Zusage für eine Machbarkeitsstudie für die Elektrifizierung der Oberfranken-Achse

Landrat Klaus Peter Söllner und Landrat Dr. Oliver Bär als Sprecher der 2017 gegründeten Interessengemeinschaft Elektrifizierung der Oberfranken-Achse (IGE) freuen sich über die Zusage der Staatsministerin für Wohnen, Bau und Verkehr, Frau Kerstin Schreyer, über die Förderung einer Machbarkeitsstudie zur Prüfung der Elektrifizierung und entsprechenden Ausbauvorhaben für die Oberfranken-Achse, die im Rahmen der bayerischen Exit-Strategie für den Dieselbetrieb geprüft werden soll.

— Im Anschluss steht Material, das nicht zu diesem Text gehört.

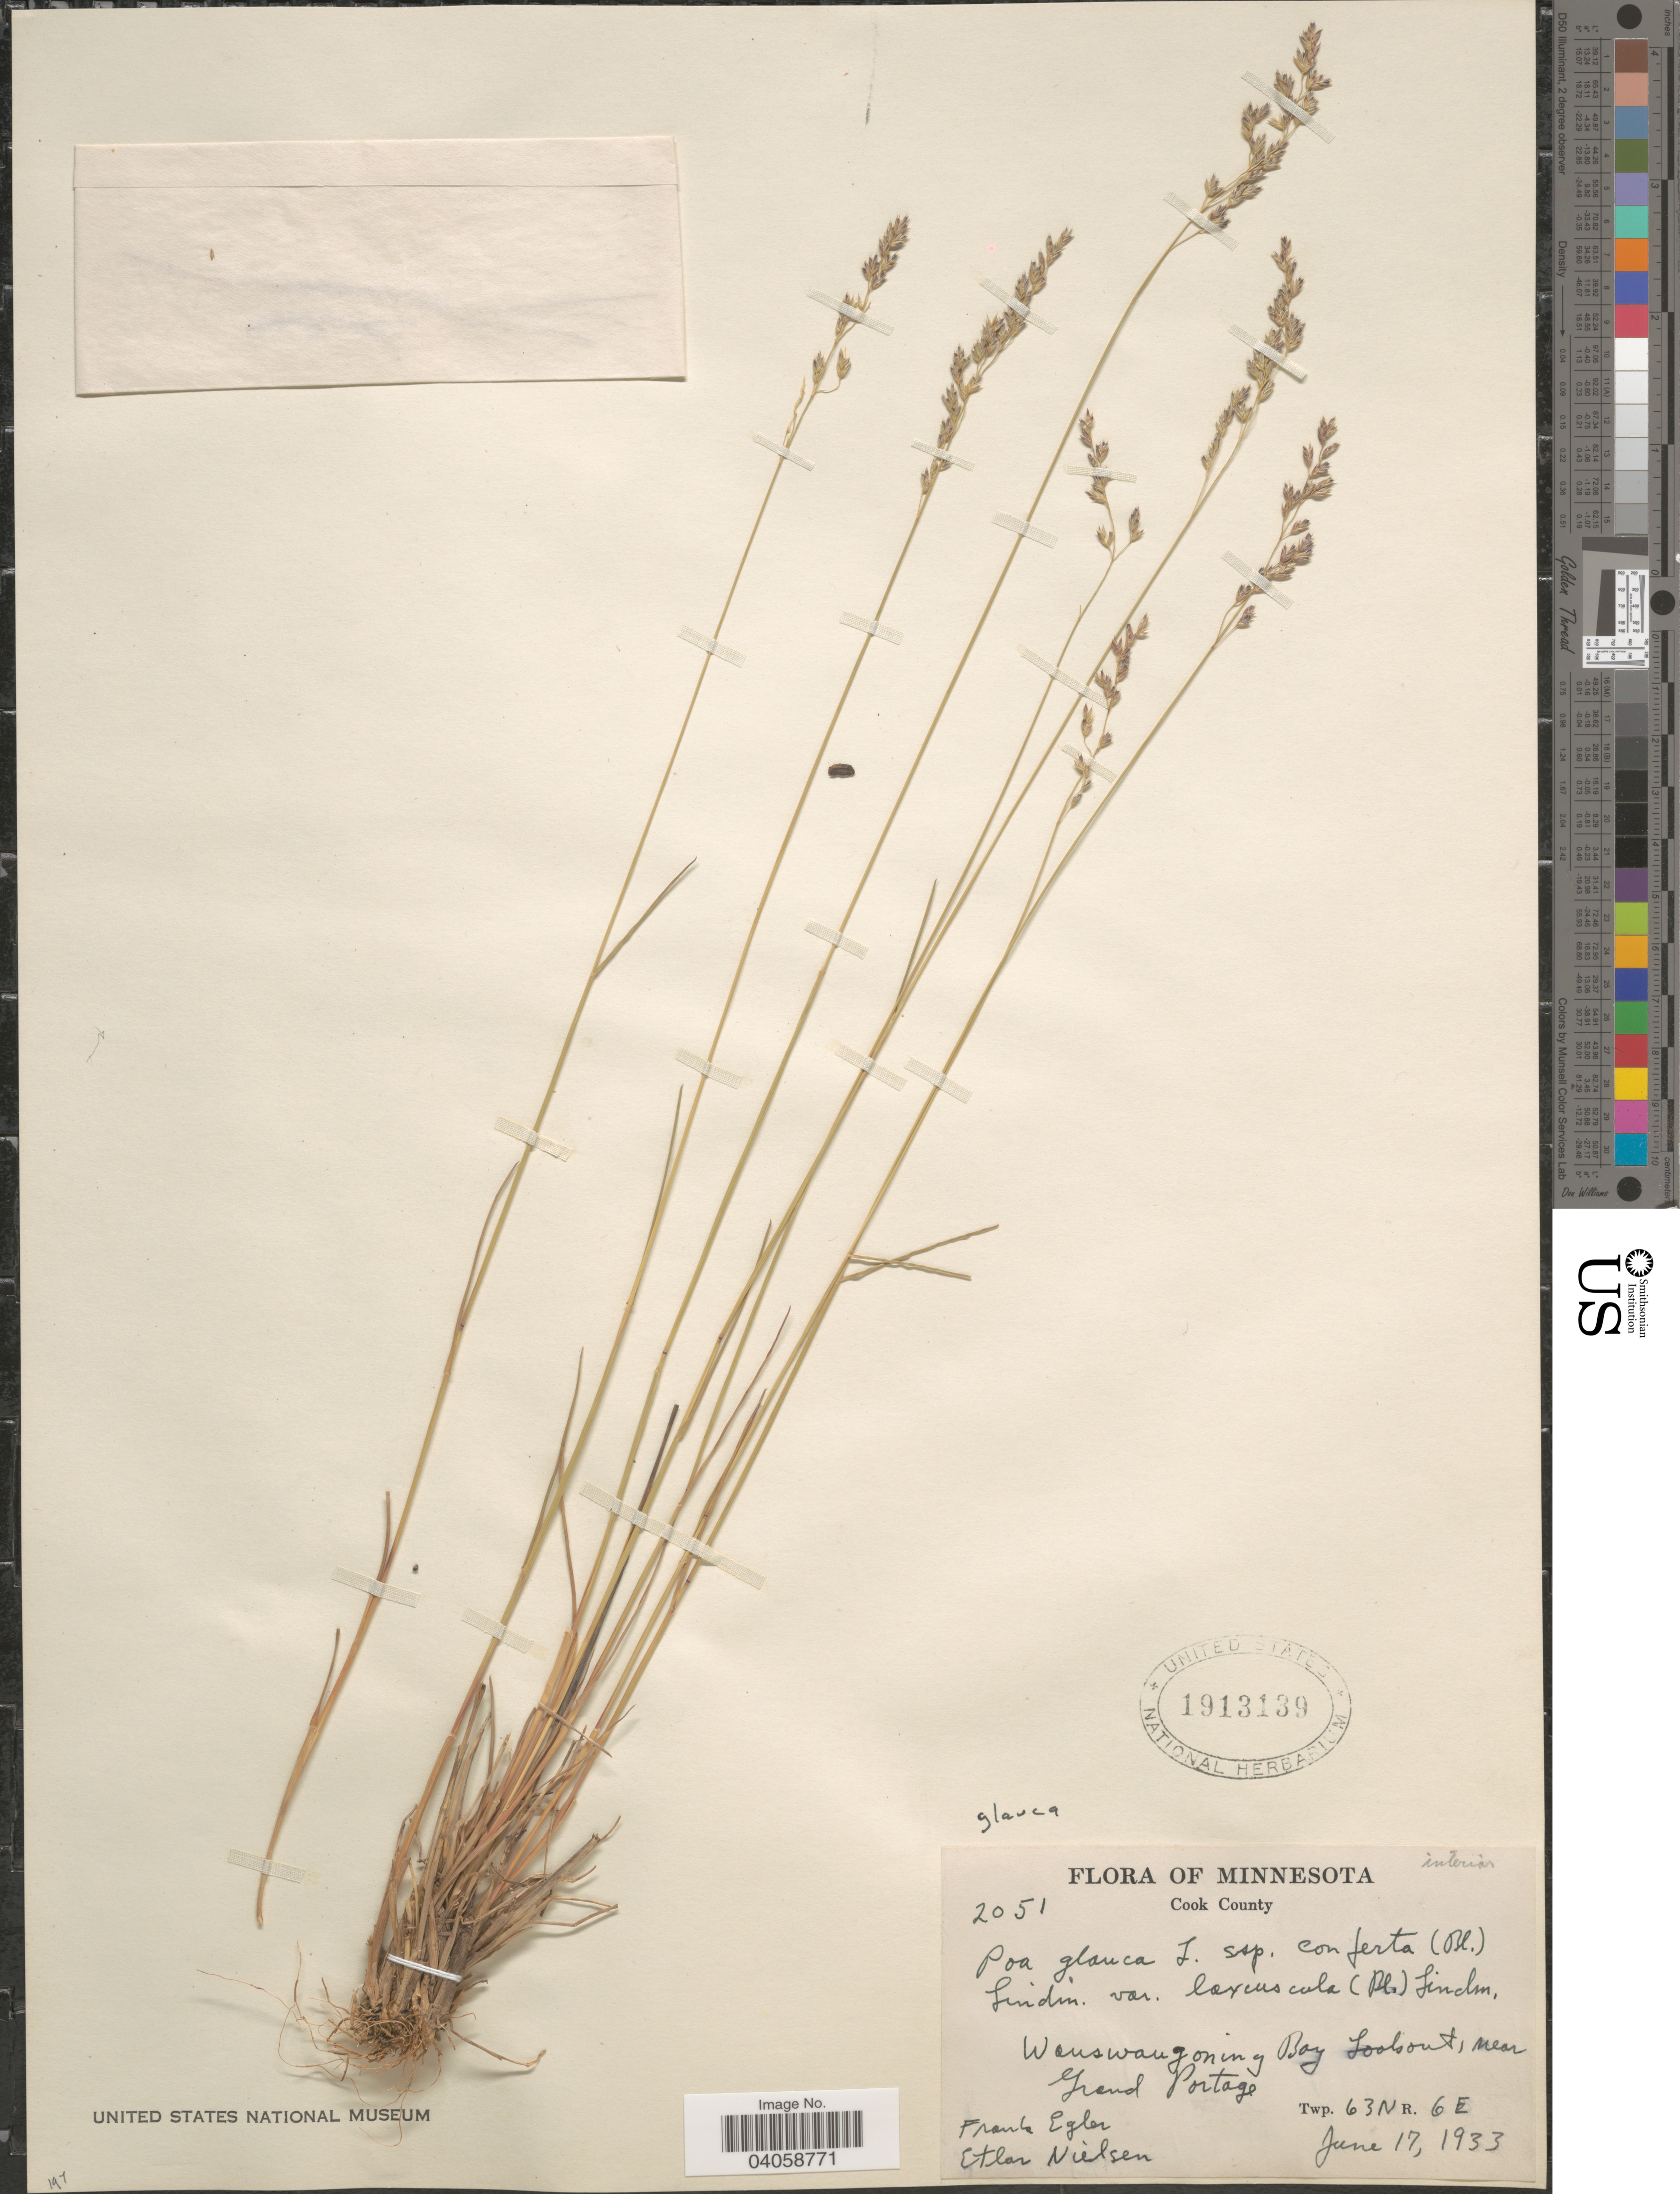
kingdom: Plantae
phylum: Tracheophyta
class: Liliopsida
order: Poales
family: Poaceae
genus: Poa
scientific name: Poa glauca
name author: Vahl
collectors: F. Egler & E. Nielsen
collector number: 2051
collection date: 1933-06-17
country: United States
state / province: Minnesota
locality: Cook County. Wauswaugoning Bay Lookout, near Grand Portage. Twp. 63 N R. 6 E.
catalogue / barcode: US 1913139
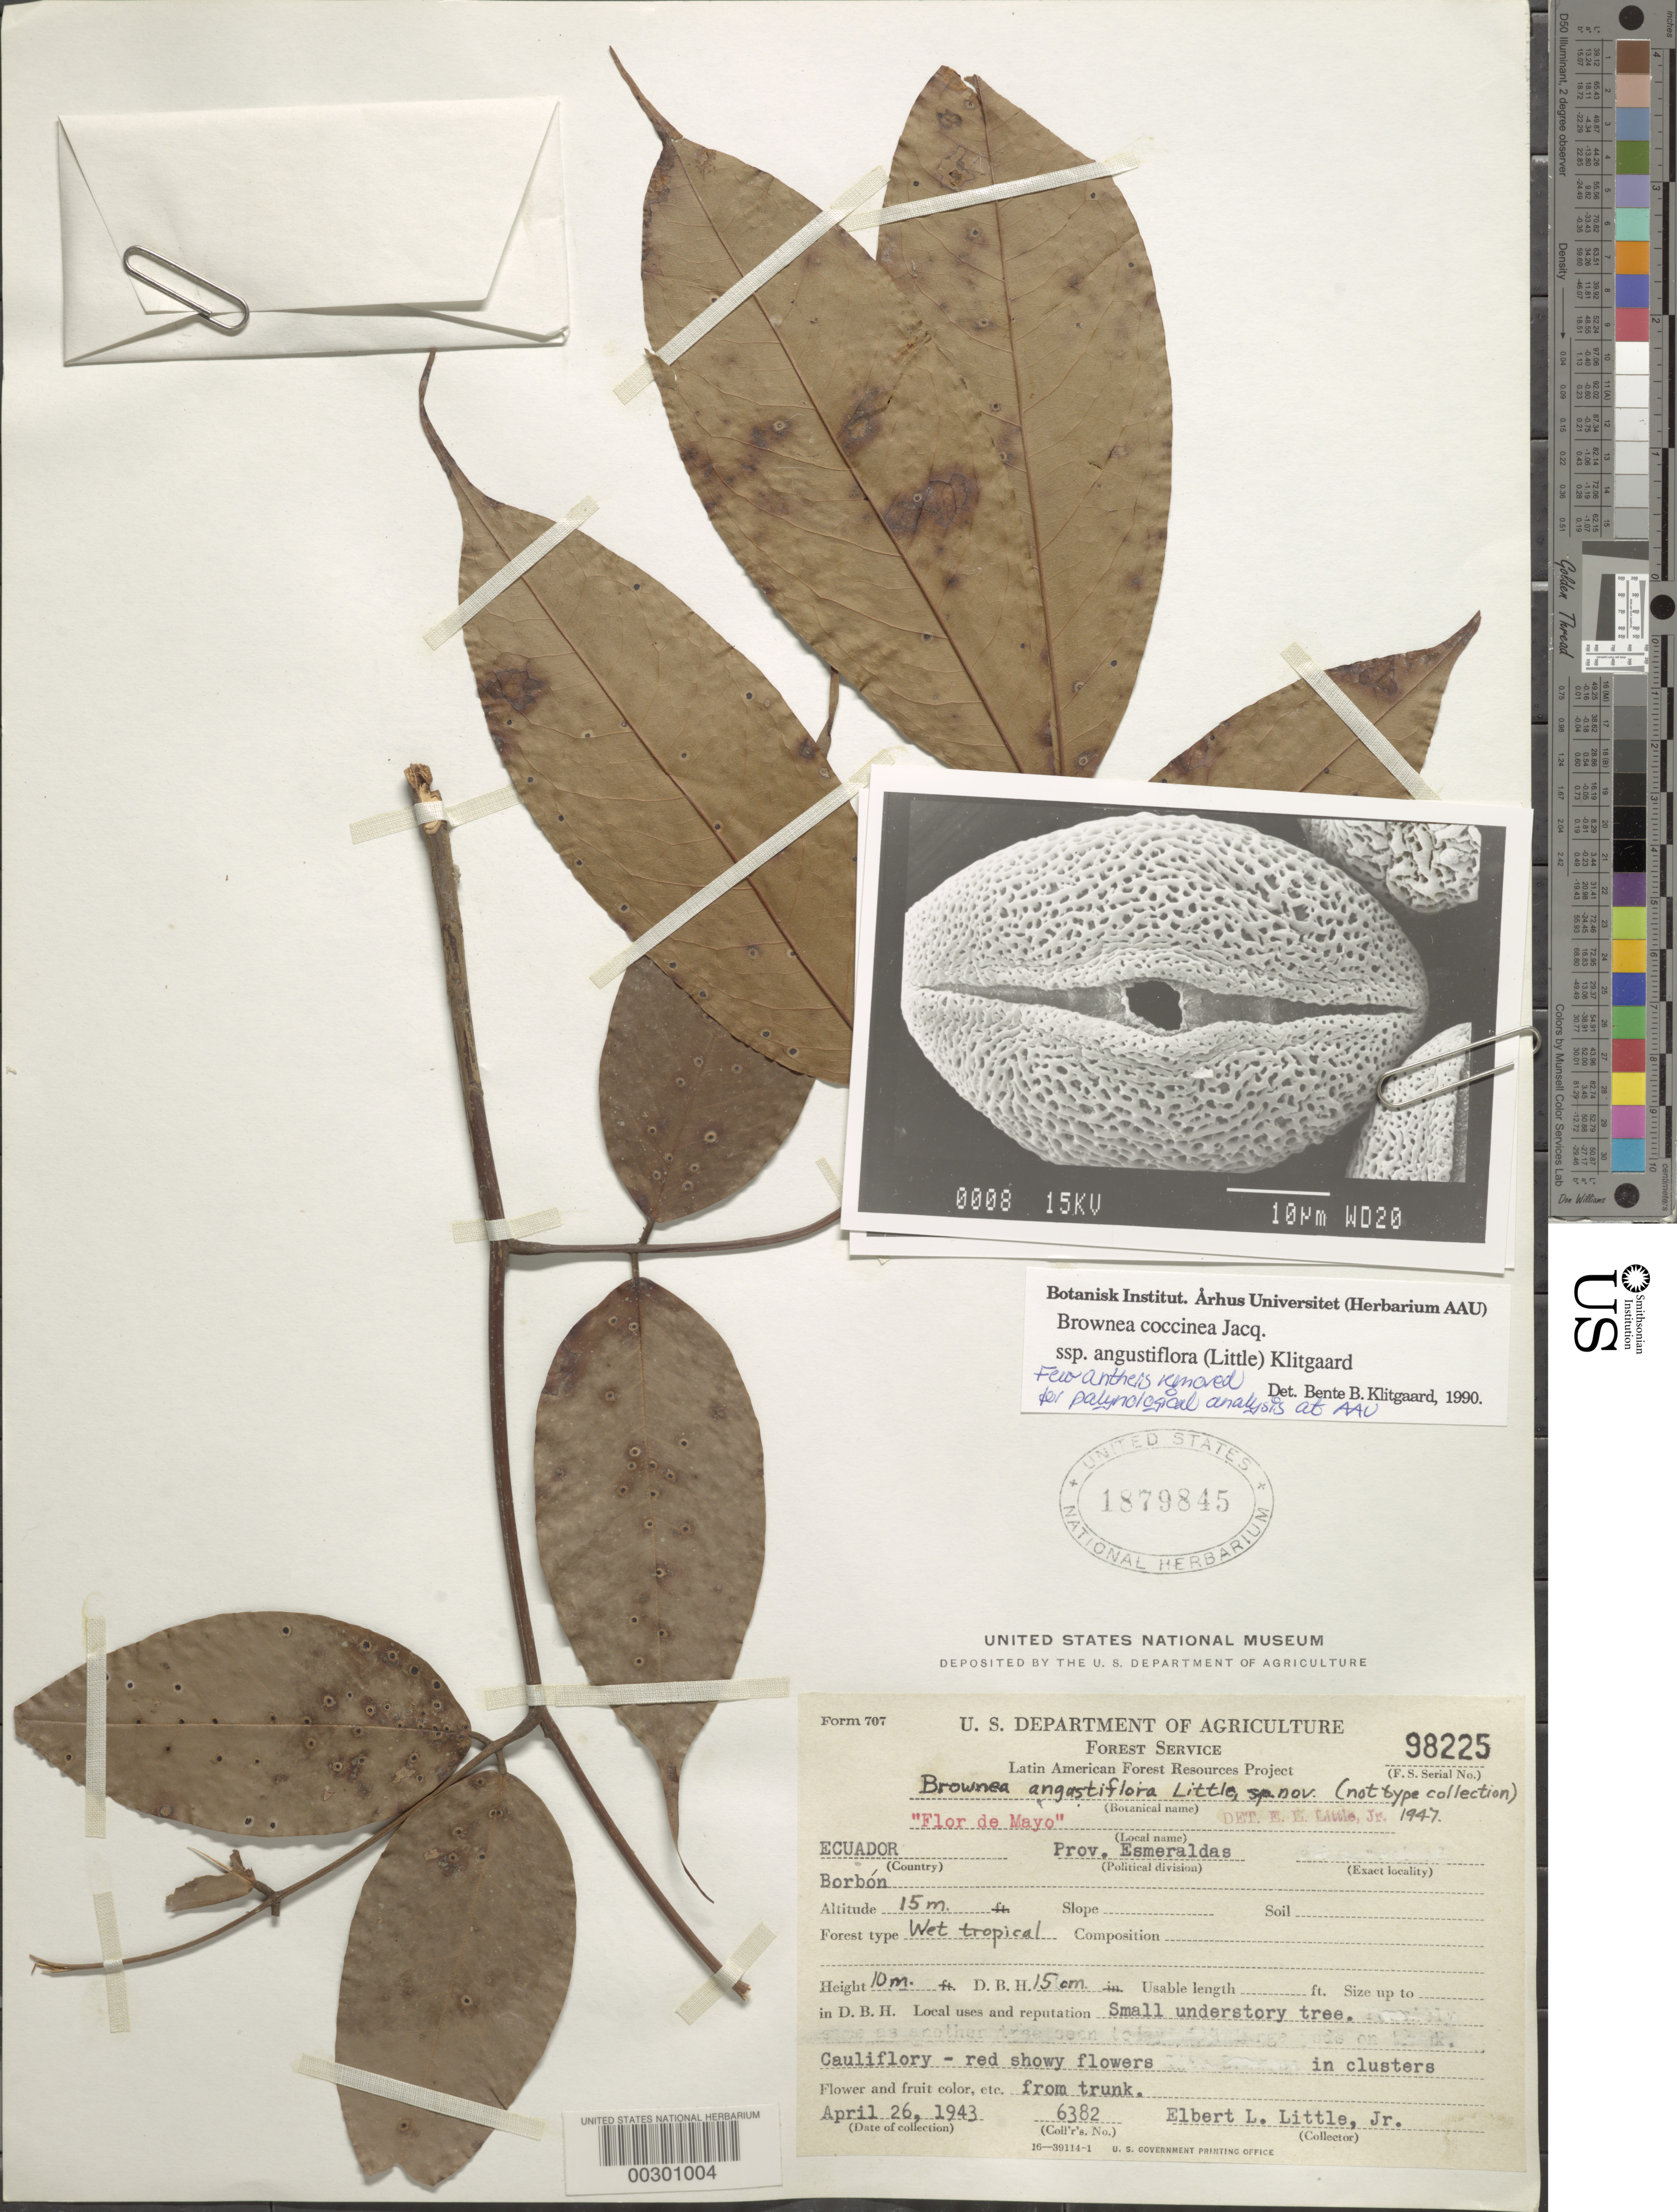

Landrat Klaus Peter Söllner und MdB Emmi Zeulner hatten auf deren Einladung hin bei einem Besuch des Amtschefs des Staatsministeriums für Wohnen, Bau und Verkehr, Helmut Schütz, am 30.07.2021 im Landratsamt Kulmbach die Weiterentwicklung der Oberfranken-Achse als dringliches Ziel nochmals vorgestellt und in einem Schreiben vom 31.08.2021 an SM Kerstin Schreyer im Rahmen der neuen Klimaziele und des novellierten Gemeindeverkehrsfinanzierungsgesetzes umfassend dargestellt.

Landrat Klaus Peter Söllner: „Ein Entwicklungskonzept für die Oberfranken-Achse, welches die Konzepte für die verschiedenen Teilstrecken der Achse strukturiert, begründet und zeitlich priorisiert, ist notwendiger denn je! Die deutlich gestiegenen Vorgaben im Klimaschutz zur CO2-Reduzierung im Sektor Verkehr, gerade für die Elektrifizierung von Schienenstrecken, eröffnen neue Perspektiven für die Oberfranken-Achse.“

Die Bayerische Elektromobilitätsstrategie Schiene (BESS) der Bayerischen Staatsregierung sieht vor, dass der Schienenpersonennahverkehr bis 2040 klimaneutral ist. Dazu ist es nötig, Fahrzeuge mit Dieselantrieb durch alternative Antriebsformen zu ersetzen.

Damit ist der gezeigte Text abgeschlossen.